With the US economy at the brink of a recession, technology services firm Infosys Technologies Ltd’s annual guidance is all the more important. In fiscal 2002, the last time the US went into recession, Infosys’ growth targets were way below analyst expectations and all IT stocks had corrected sharply.
But this time around, IT stocks have already underperformed the market by about 40% in the past year, so expectations at least are running a little low. The Street seems to be expecting Infosys to set a 20% revenue growth target in dollar terms and a 15-17% earnings growth target in rupee terms. Anything below this could lead to a further correction in IT stocks, but again, the fall is likely to be limited given the underperformance in the past.
At the same time, the chance of the company springing a positive surprise and a subsequent rally in IT stocks is also dim. Most Indian IT vendors have started sounding cautious about the near-term outlook, a marked shift from the stance taken about three months ago. In any case, Infosys tends to be conservative with its guidance, and it’s highly unlikely it will stick its neck out, given the uncertainty in the US market.
Its December quarter results suggested that the slowdown in the US is already affecting volume growth, with year-on-year growth being the lowest since the nadir in fiscal year 2002. The company enjoyed a 5-6% increase in average price realization in fiscal 2008, but pricing assumptions are likely to be conservative for this fiscal year. After all, the last time the US went into recession, billing rates had fallen sharply.
In fact, one should take Infosys’ rupee guidance with a pinch of salt, since it will be based on the March quarter-end rate of Rs40. Most brokerages expect the local currency to appreciate to about Rs36-38 during fiscal 2009, which started on 1 April, and that could put pressure on the company’s management to achieve its guidance, assuming all other factors remain the same.
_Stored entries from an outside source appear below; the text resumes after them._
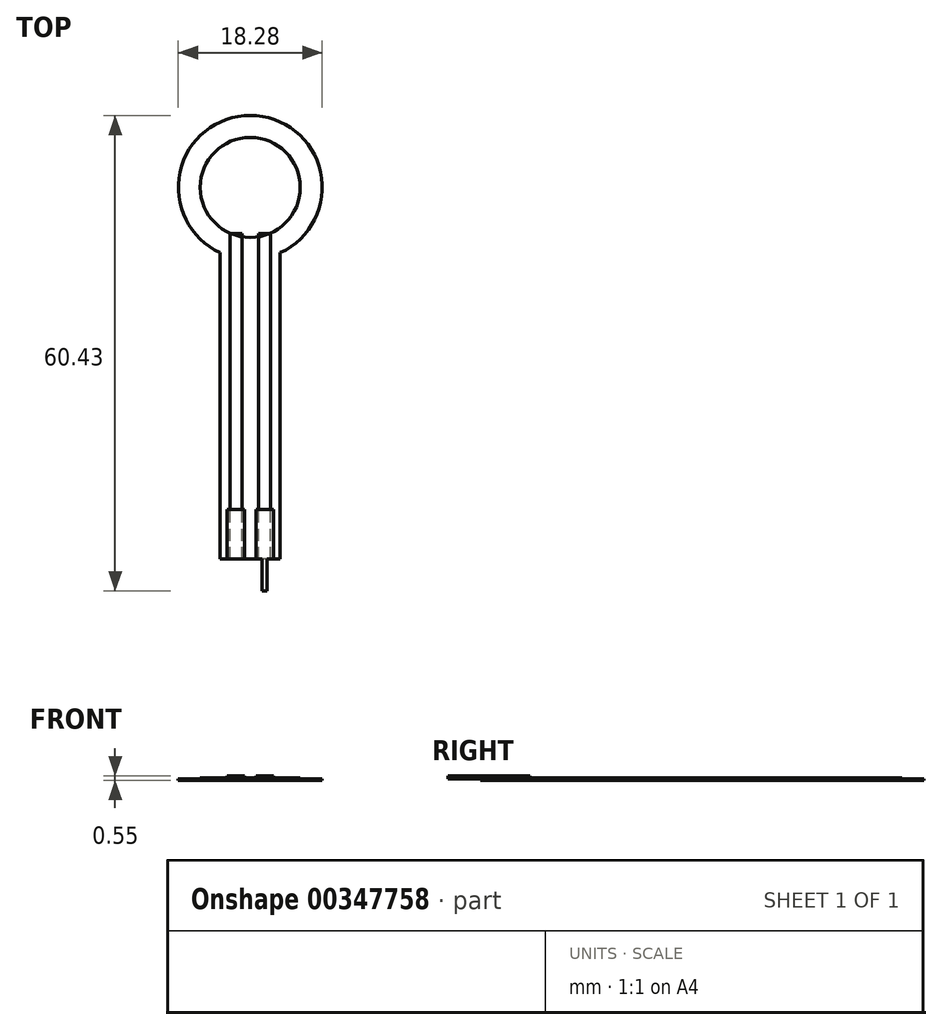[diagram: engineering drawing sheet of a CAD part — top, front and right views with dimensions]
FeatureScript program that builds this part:
annotation { "Feature Type Name" : "Feature", "Feature Type Description" : "" }
export const myFeature = defineFeature(function(context is Context, id is Id, definition is map)
    precondition{}
    {
        {
            var Q0;
            Q0=qCreatedBy(makeId("Top.planeOp"),FACE);
            var sketch = newSketch(context, id + "F0", { "sketchPlane" : qUnion([Q0])});
            skCircle(sketch, "E0", {"center": v(0, 0) * mm, "radius": 9.14 * mm});
            skCircle(sketch, "E1", {"center": v(0, 0) * mm, "radius": 6.35 * mm});
            skLineSegment(sketch, "E2", {"start": v(0, 0) * mm, "end": v(0, -47.19) * mm, "construction": true});
            skLineSegment(sketch, "E3.bottom", {"start": v(3.81, -47.19) * mm, "end": v(-3.81, -47.19) * mm});
            skLineSegment(sketch, "E3.left", {"start": v(3.81, -47.19) * mm, "end": v(3.81, -8.3) * mm});
            skLineSegment(sketch, "E3.right", {"start": v(-3.81, -47.19) * mm, "end": v(-3.81, -8.3) * mm});
            skPoint(sketch, "E3.middle", {"position": v(0, -23.6) * mm});
            skSolve(sketch);
        }
        {
            var Q0;
            Q0=makeQuery(id+"F0.imprint","IMPRINT",FACE,{"disambiguationData":[TD([[makeQuery(id+"F0.imprint","IMPRINT",EDGE,{"derivedFrom":sQuery(id+"F0.wireOp",EDGE,"E3.bottom")}),-1.0]])]});
            var Q1;
            Q1=makeQuery(id+"F0.imprint","IMPRINT",FACE,{"disambiguationData":[TD([[makeQuery(id+"F0.imprint","IMPRINT",EDGE,{"derivedFrom":sQuery(id+"F0.wireOp",EDGE,"E1")}),-1.0]])]});
            var Q2;
            Q2=makeQuery(id+"F0.imprint","IMPRINT",FACE,{"disambiguationData":[TD([[makeQuery(id+"F0.imprint","IMPRINT",EDGE,{"derivedFrom":sQuery(id+"F0.wireOp",EDGE,"E1")}),1.0]])]});
            extrude(context, id + "F1", {"entities" : qUnion([Q0, Q1, Q2]), "depth" : .2 * mm});
        }
        {
            var Q0;
            Q0=makeQuery(id+"F0.imprint","IMPRINT",FACE,{"disambiguationData":[TD([[makeQuery(id+"F0.imprint","IMPRINT",EDGE,{"derivedFrom":sQuery(id+"F0.wireOp",EDGE,"E1")}),1.0]])]});
            extrude(context, id + "F2", {"entities" : qUnion([Q0]), "depth" : .3 * mm});
        }
        {
            var Q0;
            Q0=makeQuery(id+"F1.opExtrude","CAP_FACE",FACE,{"disambiguationData":[OSD([sQuery(id+"F0.wireOp",EDGE,"E0"),sQuery(id+"F0.wireOp",EDGE,"E3.bottom"),sQuery(id+"F0.wireOp",EDGE,"E3.left"),sQuery(id+"F0.wireOp",EDGE,"E3.right")])],"isStart":false});
            var sketch = newSketch(context, id + "F3", { "sketchPlane" : qUnion([Q0])});
            skLineSegment(sketch, "E4.bottom", {"start": v(-2.56, -47.19) * mm, "end": v(-1.05, -47.19) * mm});
            skLineSegment(sketch, "E4.top", {"start": v(-2.56, -5.89) * mm, "end": v(-1.05, -5.89) * mm});
            skLineSegment(sketch, "E4.left", {"start": v(-2.56, -47.19) * mm, "end": v(-2.56, -5.89) * mm});
            skLineSegment(sketch, "E4.right", {"start": v(-1.05, -47.19) * mm, "end": v(-1.05, -5.89) * mm});
            skLineSegment(sketch, "E5.MirrorCS", {"start": v(2.56, -47.19) * mm, "end": v(1.05, -47.19) * mm});
            skLineSegment(sketch, "E6.MirrorCS", {"start": v(1.05, -47.19) * mm, "end": v(1.05, -5.89) * mm});
            skLineSegment(sketch, "E7.MirrorCS", {"start": v(2.56, -47.19) * mm, "end": v(2.56, -5.89) * mm});
            skLineSegment(sketch, "E8.MirrorCS", {"start": v(2.56, -5.89) * mm, "end": v(1.05, -5.89) * mm});
            skSolve(sketch);
        }
        {
            var Q0;
            Q0=makeQuery(id+"F3.imprint","IMPRINT",FACE,{"disambiguationData":[TD([[makeQuery(id+"F3.imprint","IMPRINT",EDGE,{"derivedFrom":sQuery(id+"F3.wireOp",EDGE,"E4.bottom")}),-1.0]])]});
            var Q1;
            Q1=makeQuery(id+"F3.imprint","IMPRINT",FACE,{"disambiguationData":[TD([[makeQuery(id+"F3.imprint","IMPRINT",EDGE,{"derivedFrom":sQuery(id+"F3.wireOp",EDGE,"E5.MirrorCS")}),-1.0]])]});
            extrude(context, id + "F4", {"entities" : qUnion([Q0, Q1]), "depth" : .1 * mm});
        }
        {
            var Q0;
            Q0=makeQuery(id+"F1.opExtrude","CAP_FACE",FACE,{"disambiguationData":[OSD([sQuery(id+"F0.wireOp",EDGE,"E0"),sQuery(id+"F0.wireOp",EDGE,"E3.bottom"),sQuery(id+"F0.wireOp",EDGE,"E3.left"),sQuery(id+"F0.wireOp",EDGE,"E3.right")])],"isStart":false});
            var sketch = newSketch(context, id + "F5", { "sketchPlane" : qUnion([Q0])});
            skLineSegment(sketch, "E9.bottom", {"start": v(-2.95, -47.19) * mm, "end": v(-0.7, -47.19) * mm});
            skLineSegment(sketch, "E9.top", {"start": v(-2.95, -40.92) * mm, "end": v(-0.7, -40.92) * mm});
            skLineSegment(sketch, "E9.left", {"start": v(-2.95, -47.19) * mm, "end": v(-2.95, -40.92) * mm});
            skLineSegment(sketch, "E9.right", {"start": v(-0.7, -47.19) * mm, "end": v(-0.7, -40.92) * mm});
            skLineSegment(sketch, "E10.MirrorCS", {"start": v(2.95, -47.19) * mm, "end": v(0.7, -47.19) * mm});
            skLineSegment(sketch, "E11.MirrorCS", {"start": v(0.7, -47.19) * mm, "end": v(0.7, -40.92) * mm});
            skLineSegment(sketch, "E12.MirrorCS", {"start": v(2.95, -47.19) * mm, "end": v(2.95, -40.92) * mm});
            skLineSegment(sketch, "E13.MirrorCS", {"start": v(2.95, -40.92) * mm, "end": v(0.7, -40.92) * mm});
            skLineSegment(sketch, "E14.bottom", {"start": v(-2.14, -47.19) * mm, "end": v(-1.48, -47.19) * mm});
            skLineSegment(sketch, "E14.top", {"start": v(-2.14, -51.29) * mm, "end": v(-1.48, -51.29) * mm});
            skLineSegment(sketch, "E14.left", {"start": v(-2.14, -47.19) * mm, "end": v(-2.14, -51.29) * mm});
            skLineSegment(sketch, "E14.right", {"start": v(-1.48, -47.19) * mm, "end": v(-1.48, -51.29) * mm});
            skLineSegment(sketch, "E15.MirrorCS", {"start": v(2.14, -51.29) * mm, "end": v(1.48, -51.29) * mm});
            skLineSegment(sketch, "E16.MirrorCS", {"start": v(2.14, -47.19) * mm, "end": v(2.14, -51.29) * mm});
            skLineSegment(sketch, "E17.MirrorCS", {"start": v(1.48, -47.19) * mm, "end": v(1.48, -51.29) * mm});
            skSolve(sketch);
        }
        {
            var Q0;
            Q0=makeQuery(id+"F5.imprint","IMPRINT",FACE,{"disambiguationData":[TD([[makeQuery(id+"F5.imprint","IMPRINT",EDGE,{"derivedFrom":sQuery(id+"F5.wireOp",EDGE,"E9.bottom")}),-1.0]])]});
            var Q1;
            Q1=makeQuery(id+"F5.imprint","IMPRINT",FACE,{"disambiguationData":[TD([[makeQuery(id+"F5.imprint","IMPRINT",EDGE,{"derivedFrom":sQuery(id+"F5.wireOp",EDGE,"E10.MirrorCS")}),-1.0]])]});
            var Q2;
            Q2=makeQuery(id+"F5.imprint","IMPRINT",FACE,{"disambiguationData":[TD([[makeQuery(id+"F5.imprint","IMPRINT",EDGE,{"derivedFrom":sQuery(id+"F5.wireOp",EDGE,"E14.bottom")}),1.0]])]});
            var Q3;
            Q3=makeQuery(id+"F5.imprint","IMPRINT",FACE,{"disambiguationData":[TD([[makeQuery(id+"F5.imprint","IMPRINT",EDGE,{"derivedFrom":sQuery(id+"F5.wireOp",EDGE,"E15.MirrorCS")}),-1.0]])]});
            extrude(context, id + "F6", {"entities" : qUnion([Q0, Q1, Q2, Q3]), "depth" : .35 * mm});
        }
    });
Also note that despite its underperformance, Infosys still enjoys a stock price that is 18 times its trailing earnings per share. Even if the company targets an 18% growth in rupee-based earnings per share, which is higher than Street expectations, that’s nothing to get excited about.
Money supply growth falls sharply
With the inflation rate at 7.4%, the chorus of voices asking for a tightening of monetary policy has become louder in the past few weeks.
The Reserve Bank of India (RBI) has so far responded with open-market operations aimed at sucking out liquidity. But the data on money supply show that RBI has already been in a tightening mode for the last couple of months. Year-on-year growth in total money supply, or M3, has come down from as high as 23.8% in mid-January to 20.7% at the end of March. In mid-January, the rate of growth of money supply was well above the rate in the year-ago period. At the end of March, however, money supply growth closed the fiscal year below FY07’s growth of 21.3%.
But the growth in FY08, at 20.7%, was much higher than the Central Statistical Organisation’s advance estimates for gross domestic product (GDP) growth at current prices, which was 13%. In FY07, money supply growth was 21.3% against GDP growth of 15.7% at current prices.
Even if we increase the GDP growth estimate in FY08 to reflect the spurt in inflation in recent weeks, there’s still a big gap between GDP growth at current prices and the rate of growth of money supply, and the excess liquidity spills over into inflation, either in goods and services or in asset prices. That’s the reason why monetary policy will have to tighten further.